- _TASK_
Rewrite the listing below, swapping each "country" for "nation" and keeping everything else as it is. Omit the pictures.

- _STORED ROWS_
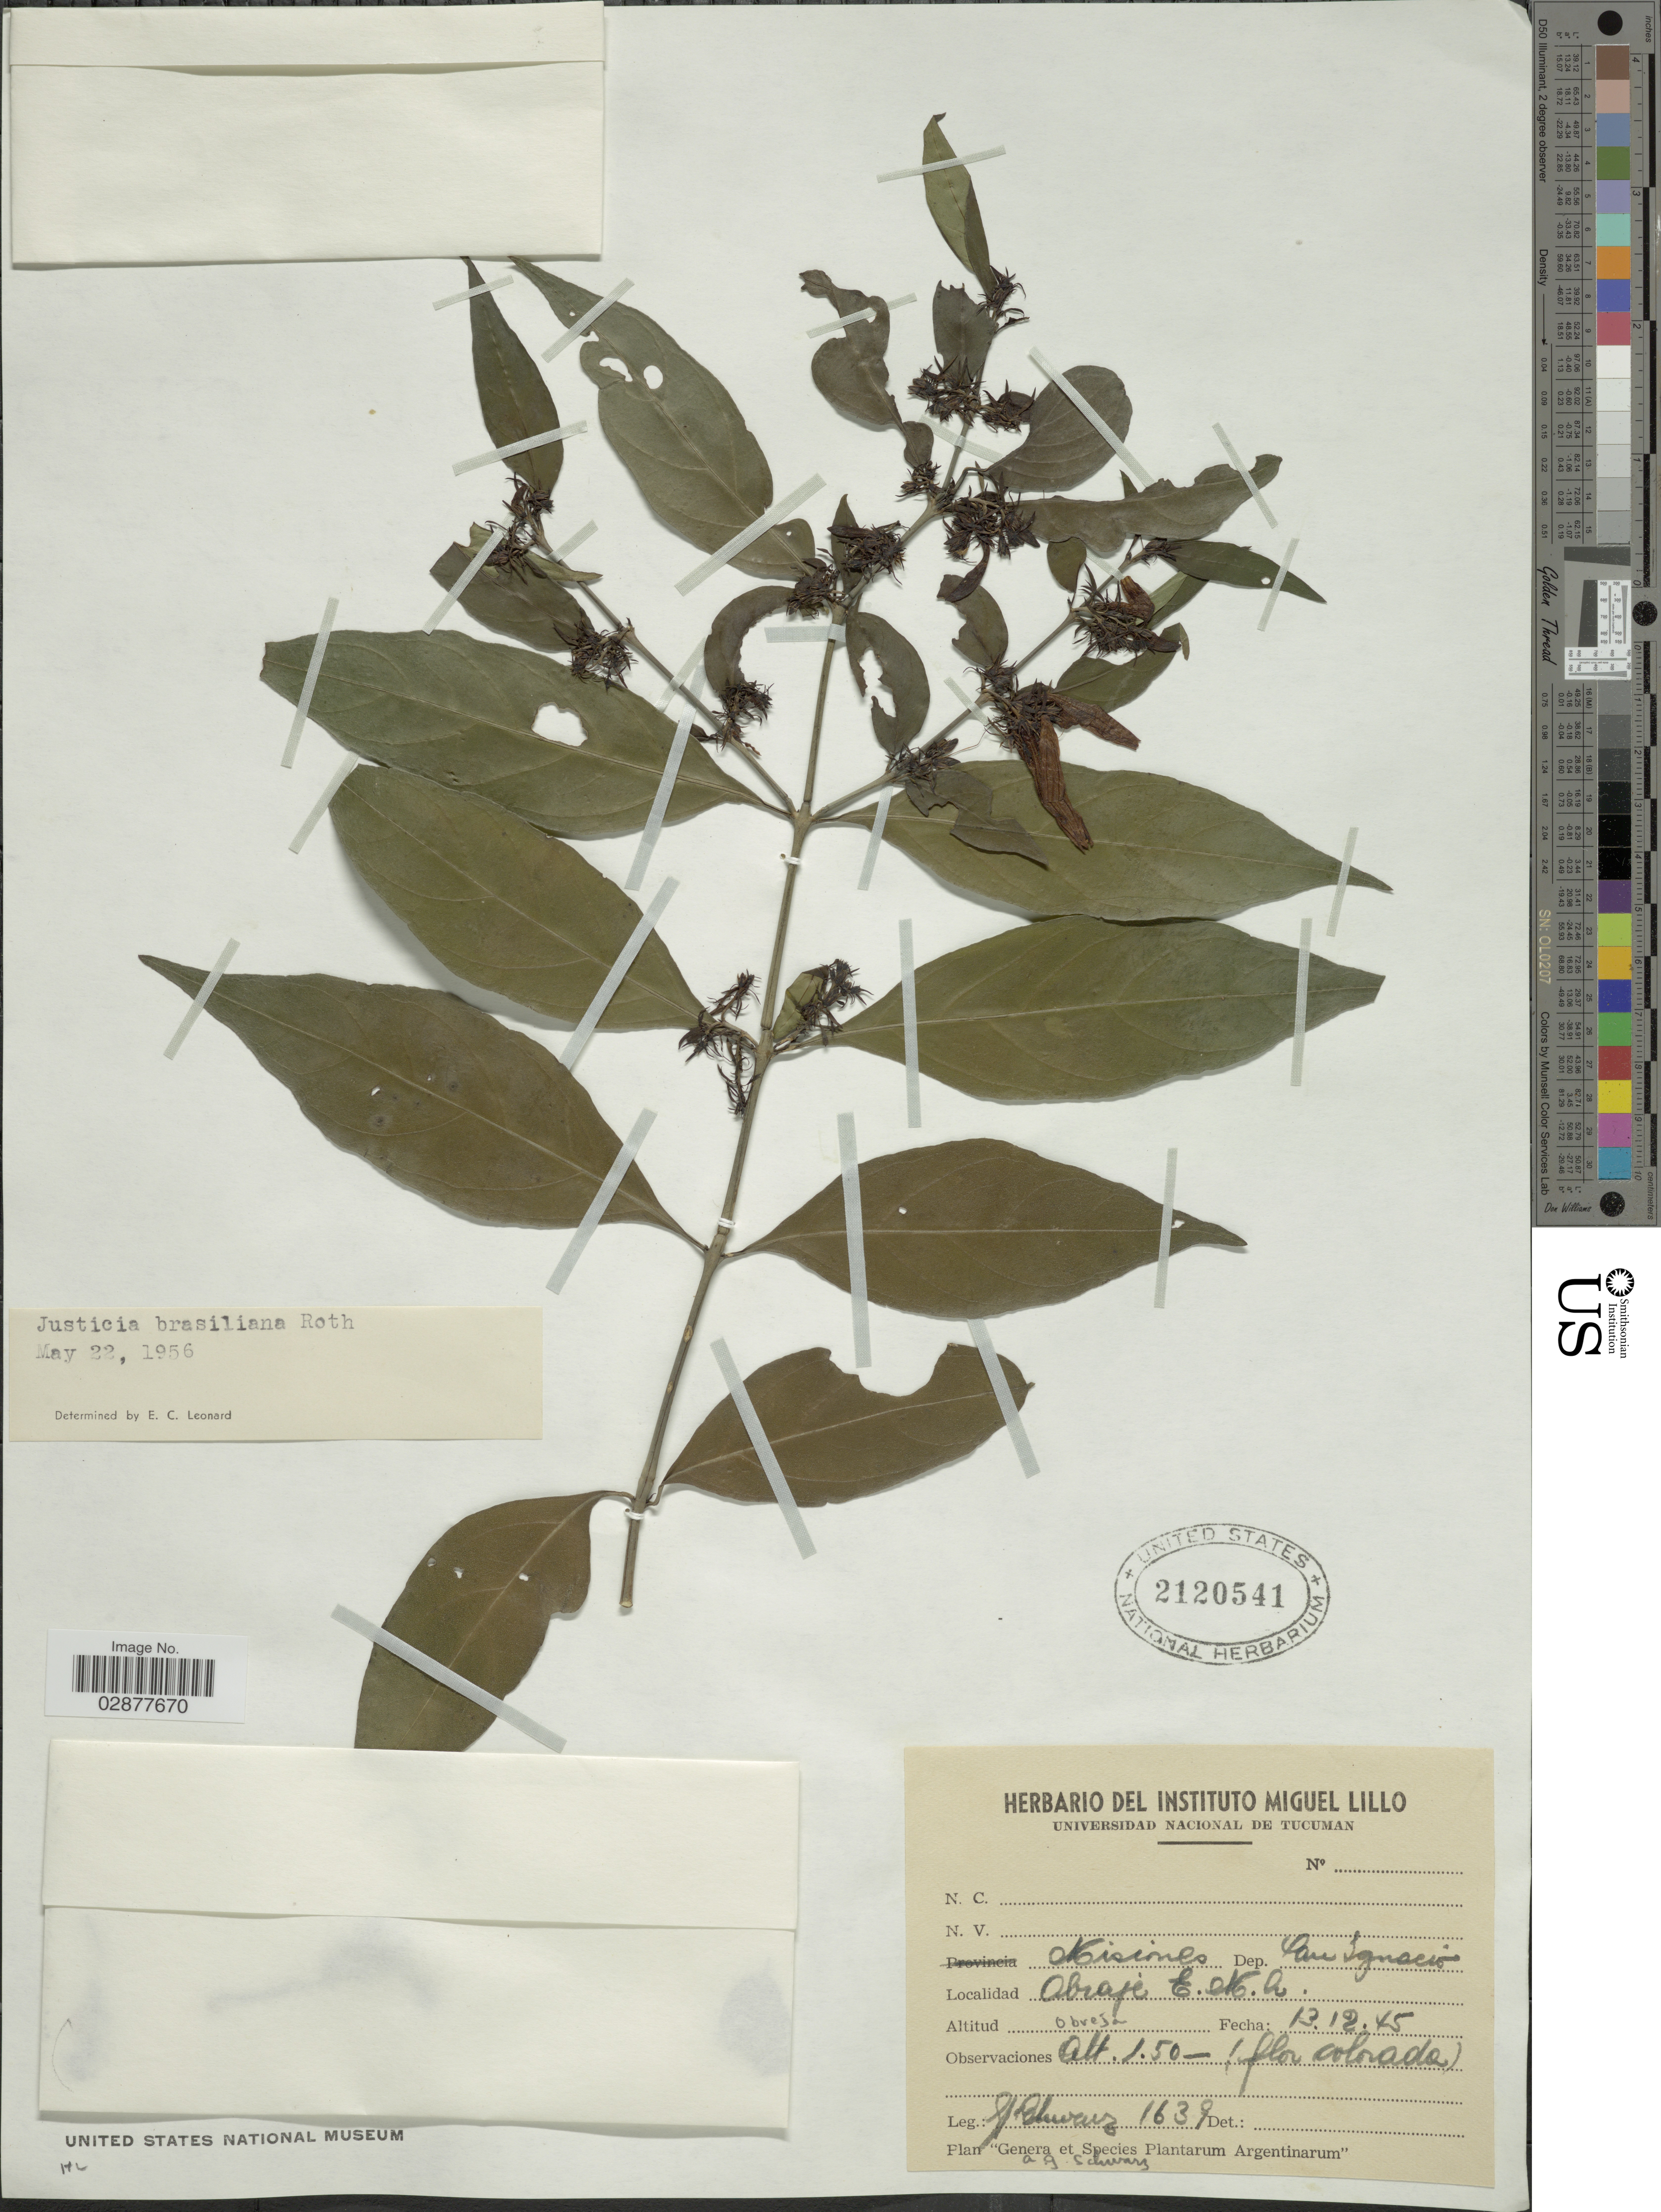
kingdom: Plantae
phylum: Tracheophyta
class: Magnoliopsida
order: Lamiales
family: Acanthaceae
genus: Justicia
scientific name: Justicia brasiliana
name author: Roth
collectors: A. Schwarz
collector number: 1639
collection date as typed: Transcribed d/m/y: 13/12/45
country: Argentina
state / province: Misiones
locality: Misiones, Dep. San Ignacio. Abraje E.M.A.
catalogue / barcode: US 2120541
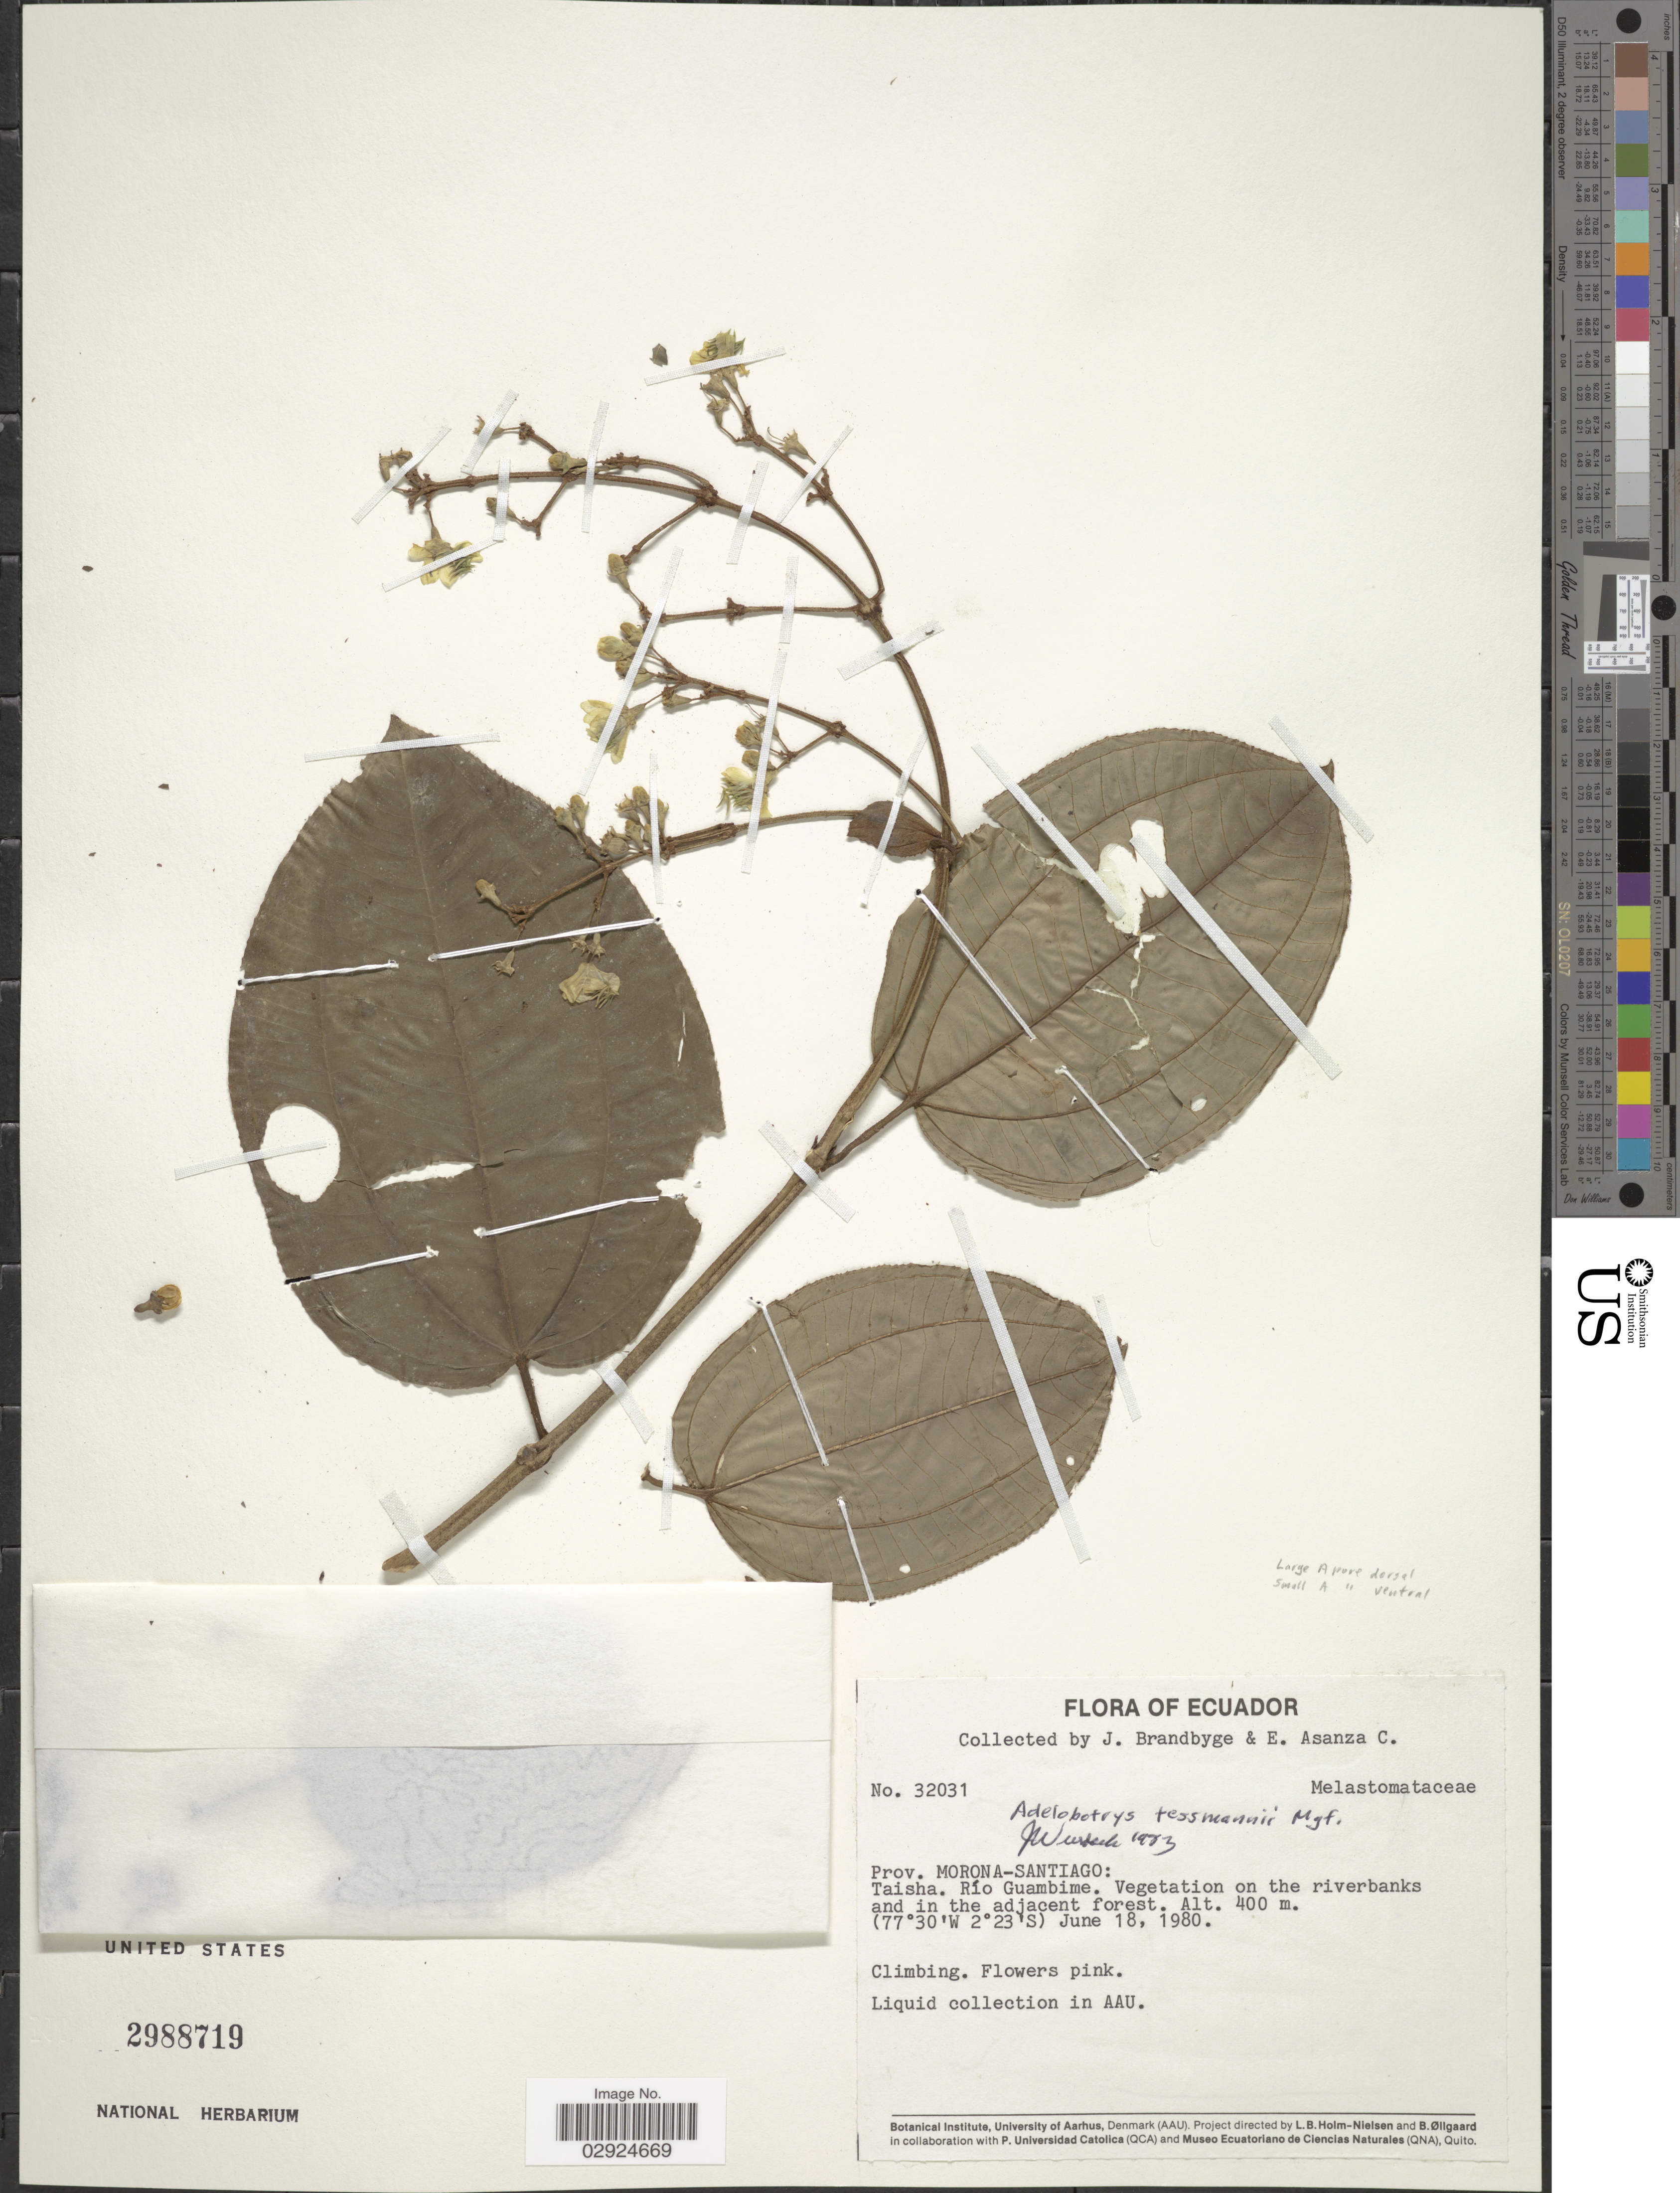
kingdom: Plantae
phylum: Tracheophyta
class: Magnoliopsida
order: Myrtales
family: Melastomataceae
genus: Adelobotrys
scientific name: Adelobotrys tessmannii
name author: Markgr.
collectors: J. Brandbyge & E. Asanza C.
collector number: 32031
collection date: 1980-06-18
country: Ecuador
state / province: Morona-Santiago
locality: Prov. Morona-Santiago: Taisha. Río Guambime.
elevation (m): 400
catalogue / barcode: US 2988719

- _ANSWER IN FULL_
kingdom: Plantae
phylum: Tracheophyta
class: Magnoliopsida
order: Lamiales
family: Acanthaceae
genus: Justicia
scientific name: Justicia brasiliana
name author: Roth
collectors: A. Schwarz
collector number: 1639
collection date as typed: Transcribed d/m/y: 13/12/45
nation: Argentina
state / province: Misiones
locality: Misiones, Dep. San Ignacio. Abraje E.M.A.
catalogue / barcode: US 2120541
kingdom: Plantae
phylum: Tracheophyta
class: Magnoliopsida
order: Myrtales
family: Melastomataceae
genus: Adelobotrys
scientific name: Adelobotrys tessmannii
name author: Markgr.
collectors: J. Brandbyge & E. Asanza C.
collector number: 32031
collection date: 1980-06-18
nation: Ecuador
state / province: Morona-Santiago
locality: Prov. Morona-Santiago: Taisha. Río Guambime.
elevation (m): 400
catalogue / barcode: US 2988719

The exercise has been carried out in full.